Figure 2. Lineage-specific regulatory regions and associated phenotypes.

(a) Lineage-specific regulatory regions were determined by comparing epigenomes within a cluster against the epigenomes outside the cluster using linear regression fit modelling (LIMMA, P value<0.05). Pie chart shows percentage of regions that harbour cluster-specific marks, some unique to the cluster, some shared by two or three related subtrees, and highlights regulatory regions that are less specifically modified (grey). (b) Distribution of regulatory regions that are unique and shared for each cluster. (c) Enrichment of mouse phenotype terms associated with lineage specific regulators calculated using a GREAT tool’s binomial approach (lineages representing all three germ layers were selected).

Figure 3. Epigenomic footprints of lincRNA transcription start sites in the H1 embryonic stem cell.

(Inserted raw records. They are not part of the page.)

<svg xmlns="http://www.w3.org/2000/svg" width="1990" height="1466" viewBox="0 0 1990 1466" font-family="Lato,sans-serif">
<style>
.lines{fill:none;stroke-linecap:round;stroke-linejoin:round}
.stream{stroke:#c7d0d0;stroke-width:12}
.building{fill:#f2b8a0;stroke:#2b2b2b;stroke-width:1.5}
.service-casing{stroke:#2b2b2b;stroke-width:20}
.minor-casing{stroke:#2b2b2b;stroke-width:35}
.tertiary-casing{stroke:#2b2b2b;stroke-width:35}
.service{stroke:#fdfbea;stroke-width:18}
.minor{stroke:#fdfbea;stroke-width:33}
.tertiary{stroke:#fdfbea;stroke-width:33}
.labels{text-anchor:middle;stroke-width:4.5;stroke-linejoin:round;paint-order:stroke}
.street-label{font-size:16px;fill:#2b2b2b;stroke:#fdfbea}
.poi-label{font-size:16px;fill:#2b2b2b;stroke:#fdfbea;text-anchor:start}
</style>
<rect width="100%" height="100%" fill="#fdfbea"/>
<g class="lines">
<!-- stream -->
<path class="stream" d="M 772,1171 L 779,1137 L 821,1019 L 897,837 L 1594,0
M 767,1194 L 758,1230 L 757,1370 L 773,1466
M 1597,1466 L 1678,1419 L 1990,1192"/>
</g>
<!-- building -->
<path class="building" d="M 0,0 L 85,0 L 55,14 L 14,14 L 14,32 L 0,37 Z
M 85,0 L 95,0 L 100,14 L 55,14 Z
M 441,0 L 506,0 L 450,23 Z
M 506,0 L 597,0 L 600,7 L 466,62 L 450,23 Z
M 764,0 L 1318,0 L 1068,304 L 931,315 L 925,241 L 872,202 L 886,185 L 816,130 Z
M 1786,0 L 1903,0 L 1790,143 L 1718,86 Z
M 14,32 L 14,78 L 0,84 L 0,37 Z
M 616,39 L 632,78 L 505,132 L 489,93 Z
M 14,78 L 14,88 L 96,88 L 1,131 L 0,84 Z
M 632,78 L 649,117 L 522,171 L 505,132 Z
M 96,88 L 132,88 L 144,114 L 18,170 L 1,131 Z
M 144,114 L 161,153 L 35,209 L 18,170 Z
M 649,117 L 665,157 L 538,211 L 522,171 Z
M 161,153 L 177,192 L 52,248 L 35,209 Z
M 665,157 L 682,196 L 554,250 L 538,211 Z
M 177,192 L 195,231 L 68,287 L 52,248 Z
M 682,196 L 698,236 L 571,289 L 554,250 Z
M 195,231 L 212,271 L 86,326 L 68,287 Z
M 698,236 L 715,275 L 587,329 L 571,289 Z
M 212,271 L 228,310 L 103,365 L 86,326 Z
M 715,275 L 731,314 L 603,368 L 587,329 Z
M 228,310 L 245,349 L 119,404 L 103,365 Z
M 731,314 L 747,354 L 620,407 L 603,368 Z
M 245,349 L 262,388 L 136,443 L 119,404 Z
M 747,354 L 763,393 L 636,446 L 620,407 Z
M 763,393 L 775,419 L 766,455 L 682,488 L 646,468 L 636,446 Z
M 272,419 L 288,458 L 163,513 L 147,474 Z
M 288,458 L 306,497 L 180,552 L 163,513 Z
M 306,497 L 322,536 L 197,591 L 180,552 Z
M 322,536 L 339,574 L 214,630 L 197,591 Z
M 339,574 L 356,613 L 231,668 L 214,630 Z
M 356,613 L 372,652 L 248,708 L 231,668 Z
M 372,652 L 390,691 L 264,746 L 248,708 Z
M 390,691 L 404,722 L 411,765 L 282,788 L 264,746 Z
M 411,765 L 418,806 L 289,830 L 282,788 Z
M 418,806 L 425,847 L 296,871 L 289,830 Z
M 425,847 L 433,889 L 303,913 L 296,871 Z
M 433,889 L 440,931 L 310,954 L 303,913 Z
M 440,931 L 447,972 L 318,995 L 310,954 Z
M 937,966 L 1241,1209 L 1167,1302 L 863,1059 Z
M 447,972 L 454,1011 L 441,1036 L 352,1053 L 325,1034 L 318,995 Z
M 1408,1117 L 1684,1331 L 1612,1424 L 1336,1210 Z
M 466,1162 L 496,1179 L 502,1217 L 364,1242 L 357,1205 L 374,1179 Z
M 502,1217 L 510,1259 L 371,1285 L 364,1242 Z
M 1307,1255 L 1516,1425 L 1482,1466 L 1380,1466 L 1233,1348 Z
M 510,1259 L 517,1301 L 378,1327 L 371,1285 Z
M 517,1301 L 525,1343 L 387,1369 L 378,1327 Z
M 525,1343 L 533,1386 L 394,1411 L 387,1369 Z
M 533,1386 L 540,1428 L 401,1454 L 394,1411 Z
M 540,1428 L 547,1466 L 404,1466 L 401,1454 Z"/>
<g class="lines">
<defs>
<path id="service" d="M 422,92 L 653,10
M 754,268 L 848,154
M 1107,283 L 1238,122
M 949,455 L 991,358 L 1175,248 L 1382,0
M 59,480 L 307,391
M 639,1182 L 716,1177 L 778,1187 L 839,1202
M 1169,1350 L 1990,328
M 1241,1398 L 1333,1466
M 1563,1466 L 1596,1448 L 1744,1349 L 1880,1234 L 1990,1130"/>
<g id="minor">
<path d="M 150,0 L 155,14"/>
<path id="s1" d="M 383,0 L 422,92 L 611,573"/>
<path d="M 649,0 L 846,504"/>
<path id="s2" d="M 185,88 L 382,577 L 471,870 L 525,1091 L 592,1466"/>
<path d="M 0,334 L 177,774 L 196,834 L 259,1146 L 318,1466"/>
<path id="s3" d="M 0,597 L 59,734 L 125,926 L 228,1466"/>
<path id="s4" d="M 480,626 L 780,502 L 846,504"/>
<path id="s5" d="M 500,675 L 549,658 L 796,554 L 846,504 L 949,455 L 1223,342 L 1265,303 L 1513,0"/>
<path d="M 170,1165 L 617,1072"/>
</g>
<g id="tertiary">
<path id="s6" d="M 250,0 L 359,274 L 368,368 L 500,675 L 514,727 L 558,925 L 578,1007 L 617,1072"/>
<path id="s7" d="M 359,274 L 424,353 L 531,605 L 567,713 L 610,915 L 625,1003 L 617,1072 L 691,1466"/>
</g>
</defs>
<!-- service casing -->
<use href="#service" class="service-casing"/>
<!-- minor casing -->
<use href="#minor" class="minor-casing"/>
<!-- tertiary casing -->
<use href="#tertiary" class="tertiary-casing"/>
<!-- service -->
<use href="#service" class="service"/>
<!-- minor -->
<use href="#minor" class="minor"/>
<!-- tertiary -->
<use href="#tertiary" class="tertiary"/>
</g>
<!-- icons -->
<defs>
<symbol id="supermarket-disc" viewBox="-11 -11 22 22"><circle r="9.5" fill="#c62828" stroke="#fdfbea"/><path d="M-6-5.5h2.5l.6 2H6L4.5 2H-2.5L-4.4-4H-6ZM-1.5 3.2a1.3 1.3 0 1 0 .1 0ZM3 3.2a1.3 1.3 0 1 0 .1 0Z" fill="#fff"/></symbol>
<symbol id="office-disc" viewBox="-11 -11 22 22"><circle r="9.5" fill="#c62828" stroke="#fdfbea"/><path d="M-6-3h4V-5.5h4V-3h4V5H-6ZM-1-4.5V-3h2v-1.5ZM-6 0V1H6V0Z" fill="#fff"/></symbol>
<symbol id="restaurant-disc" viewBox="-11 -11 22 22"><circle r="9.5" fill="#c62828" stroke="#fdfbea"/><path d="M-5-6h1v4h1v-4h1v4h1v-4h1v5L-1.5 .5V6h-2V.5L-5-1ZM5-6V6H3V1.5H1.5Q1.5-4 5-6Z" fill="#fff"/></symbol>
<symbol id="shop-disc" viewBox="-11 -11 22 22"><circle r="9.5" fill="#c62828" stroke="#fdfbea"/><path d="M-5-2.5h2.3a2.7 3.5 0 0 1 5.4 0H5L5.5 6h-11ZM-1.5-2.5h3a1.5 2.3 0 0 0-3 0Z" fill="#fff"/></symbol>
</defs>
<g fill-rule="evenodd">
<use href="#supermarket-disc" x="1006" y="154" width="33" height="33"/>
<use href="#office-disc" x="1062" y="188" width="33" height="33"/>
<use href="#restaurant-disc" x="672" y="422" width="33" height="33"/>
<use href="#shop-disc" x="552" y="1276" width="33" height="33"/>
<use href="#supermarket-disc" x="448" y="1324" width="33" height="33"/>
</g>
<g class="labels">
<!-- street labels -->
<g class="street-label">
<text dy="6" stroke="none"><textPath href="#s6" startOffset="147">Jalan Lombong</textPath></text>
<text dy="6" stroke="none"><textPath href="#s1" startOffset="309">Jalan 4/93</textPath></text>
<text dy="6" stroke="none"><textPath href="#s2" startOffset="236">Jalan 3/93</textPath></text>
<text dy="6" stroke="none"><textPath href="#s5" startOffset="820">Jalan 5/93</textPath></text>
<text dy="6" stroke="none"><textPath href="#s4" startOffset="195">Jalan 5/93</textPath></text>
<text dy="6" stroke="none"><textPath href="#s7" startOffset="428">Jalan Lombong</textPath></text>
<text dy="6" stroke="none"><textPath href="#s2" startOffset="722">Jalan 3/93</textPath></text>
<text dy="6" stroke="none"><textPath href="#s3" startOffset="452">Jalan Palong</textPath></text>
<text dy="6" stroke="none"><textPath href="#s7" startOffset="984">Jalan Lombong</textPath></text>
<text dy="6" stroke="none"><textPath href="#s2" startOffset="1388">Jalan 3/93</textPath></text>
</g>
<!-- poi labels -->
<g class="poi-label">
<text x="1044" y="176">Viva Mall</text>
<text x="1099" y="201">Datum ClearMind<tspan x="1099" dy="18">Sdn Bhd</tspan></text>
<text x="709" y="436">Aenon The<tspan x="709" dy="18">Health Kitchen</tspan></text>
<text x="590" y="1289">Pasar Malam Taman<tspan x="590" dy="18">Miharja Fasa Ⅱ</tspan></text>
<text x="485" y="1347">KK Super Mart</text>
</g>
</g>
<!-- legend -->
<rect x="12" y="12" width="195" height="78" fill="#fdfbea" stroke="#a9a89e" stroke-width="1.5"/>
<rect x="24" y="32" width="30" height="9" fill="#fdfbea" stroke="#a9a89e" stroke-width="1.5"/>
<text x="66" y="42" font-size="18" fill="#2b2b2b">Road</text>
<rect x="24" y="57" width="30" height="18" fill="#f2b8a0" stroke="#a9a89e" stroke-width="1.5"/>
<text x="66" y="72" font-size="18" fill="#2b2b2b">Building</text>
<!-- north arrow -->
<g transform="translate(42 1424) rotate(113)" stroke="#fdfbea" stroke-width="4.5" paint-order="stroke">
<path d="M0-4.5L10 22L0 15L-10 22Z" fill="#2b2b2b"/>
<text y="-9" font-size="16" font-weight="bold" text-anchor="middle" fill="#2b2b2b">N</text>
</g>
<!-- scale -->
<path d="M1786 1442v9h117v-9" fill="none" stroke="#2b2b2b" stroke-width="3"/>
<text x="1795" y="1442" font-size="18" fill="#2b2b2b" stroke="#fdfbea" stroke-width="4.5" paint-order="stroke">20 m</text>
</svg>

lincRNA transcription start sites (lincRNA TSSs) belong to five distinct chromatin state classes. (a) LincRNA TSS that had differential histone modification signals (in at least one histone mark) in stem cells were used to perform Spark analysis. Spark performs k-means clustering (k=5, bin size=100 bps) to group regions that have similar epigenomic footprint. Clustering analysis reveals five distinct classes of lincRNA TSS for H1 stem cells: quiescent (C1: Quies), enhancer (C2: Enh), transcription start site active (C3: TssA), bivalent (C4: Biv) and quiescent/heterochromatin (C5: Quies/Het). Each Spark cluster was subjected to further analyses (b–f). (b) Absolute distance of lincRNA TSS to the nearest protein-coding TSS determined using GREAT basal+extension rule (1 kb downstream+5 kb upstream+up to 500 kb distal). The absolute distances are binned into <5 kb, 5–50 kb and >50–500 kb windows. (c) Evolutionary age estimates of lincRNA based on sequence conservation. (d) ChromHMM state enrichments of the lincRNA TSS clusters. (e) Density function showing expression of lincRNA (left) and neighbouring protein-coding genes in RPKM (reads per kilobase per million) units. (f) Enrichment of ENCODE transcription factor binding sites for bivalent lincRNA TSS clusters (hypergeometric tests, P<0.0005). Gene ontology terms (blue—biological process, red—mouse phenotype and green—mouse genomic institute (MGI) expression) enrichment of neighbouring protein-coding genes for the bivalent lincRNA TSS cluster. Terms identified using GREAT are significant by both hypergeometric and binomial tests (P<0.05).

Figure 4. Coordinated changes of chromatin states at lincRNA TSSs during T-cell differentiation.

(a) Spark clustering reveals coordinated changes in histone marks between human embryonic stem cells (H1), haematopoietic stem cells (CD34+) and T-lymphocyte cells (CD8+). Black bar plot indicates number of lincRNA TSS that show specific pattern of epigenetic programming across the three developmental time points. (b) Absolute distance of lincRNA TSS to the nearest protein-coding TSS determined using GREAT basal+extension rule (1 kb downstream+5 kb upstream+upto 500 kb distal). The absolute distances are binned into <5 kb, 5–50 kb and >50–500 kb windows. (c) ChromHMM-defined states transition between embryonic stem cells (ESCs) to haematopoietic stem cells (HSCs) and from HSCs to T cells were mapped for lincRNA TSS in C2. Size of the node reflects the number of states and edge width reflects the number of transitions. Transitions >30% relative to each state are shown in the arc diagram. (d) Bar plot showing Shannon entropy calculated for all states, Polycomb states or non-Polycomb states for the three developmental time points (ESCs, HSCs and T cells).